Best Sleepwear for Winter
I recently asked mums on my Facebook page which are their favourite sleeping bags for baby?
Which sleeping bag is the ‘best’ at keeping baby warm, easy to change nappies, washes well and is not too expensive? I’m sending this out on behalf of Anya’s mummy. I know that mums know what works best. “Hello, mummies! hope everyone is going well. just looking for a recommendation re a sleeping bag. would like something that is breathable and keeps Anya (my little one) warm. I normally dress her in a layer of thermal, then onesie, then sleeping bag and have the temperature in the room set at approx 22 degrees. thanks in advance!
Alex MacDonald, I love Hello Night Kids, Amelie 8 months sleeps through an amazing 11 hours every night and I’ve even used it in the Hunter Valley in Winter. She’s always so toasty warm when I change her in the morning and it’s so good that I can get a 10% discount from you guys – https://nurtureparenting.com.au/product/hello-night/
Julie Tesei, ‘We got a lovely 100 per cent merino and cotton bag from Merino Kids. A bit pricey but my daughter has eczema and the natural fibres are great!’
Natasha Szabo, ‘I really love the ErgoPouch. I think it’s a 3.5 tog rating, washes really well, can get on sale for about $70. Everyone I have recommended it to, loves it’.
Megan Jeffery, ‘Desire Ergo pouch for sure! They have all different TOG ratings for different weather. You can also get ones with buttons on the sleeves so baby can transition from arms into arms out’.
Kate Spence, I like the Grobag & 2.5 tog
Jasmina Petkoska-Mellsop, ‘Second the ergo pouch, one of the warmest on the market’.
Bridget Flynn, ‘Woolbabes are great. Different weights avail. Expensive though’.
Sally Smid, ‘I love snug time!!’.
Sleeping bags often have a European tog rating for warmth. Bags with a tog rating of 1.2 or below are for spring/summer use. Bags with a tog rating of 2.5 – 3.5 are for autumn/winter.

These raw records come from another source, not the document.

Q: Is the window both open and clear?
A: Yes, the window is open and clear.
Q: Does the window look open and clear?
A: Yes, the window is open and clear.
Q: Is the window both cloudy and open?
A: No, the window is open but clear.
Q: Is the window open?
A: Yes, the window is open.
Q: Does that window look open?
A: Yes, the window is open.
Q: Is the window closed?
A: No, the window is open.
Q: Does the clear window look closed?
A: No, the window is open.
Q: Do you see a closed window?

If your room temperature is 12-16C then a 3 – 3.5 tog sleeping bag is recommended. A room temp of 16-20C is suited to a 2.5 – 3 tog sleeping bag. It’s important that the sleeping bag is made of natural fibres so baby doesn’t get overheated, the material needs to be able to breathe. For that reason, I don’t recommend a synthetic sleeping bag.
And don’t forget bed socks!!! It helped me through many a UK winter night. If your bub has warm tootsies they’re going to sleep so much better 🙂
And last but not least, blankets and fibres.
I see a lot of bunny rugs/fleecy fabric blankets and fleecy sleeping bags being used. I’m not a fan of these and I’ll tell you why. They are made of acrylic fibres and they don’t breathe and allow the exchange of heat and moisture. Instead, they block heat and moisture in so the baby can overheat and feel sweaty. Please use natural fibres for sleeping bags and bedding only and by natural fibres I mean cotton and wool, preferably merino wool. Cellular cotton blankets are great because they breathe and cotton is a low irritation for eczema prone skin. Wool and acrylic are irritants for eczema.
If you’re using blankets to layer baby, instead of a sleeping bag, place baby on their back to sleep with feet positioned at the very bottom of the cot and blankets tucked in securely to the mattress.
So there’s all my tips for a good nights sleep and a warm and toasty nights’ sleep for your baby.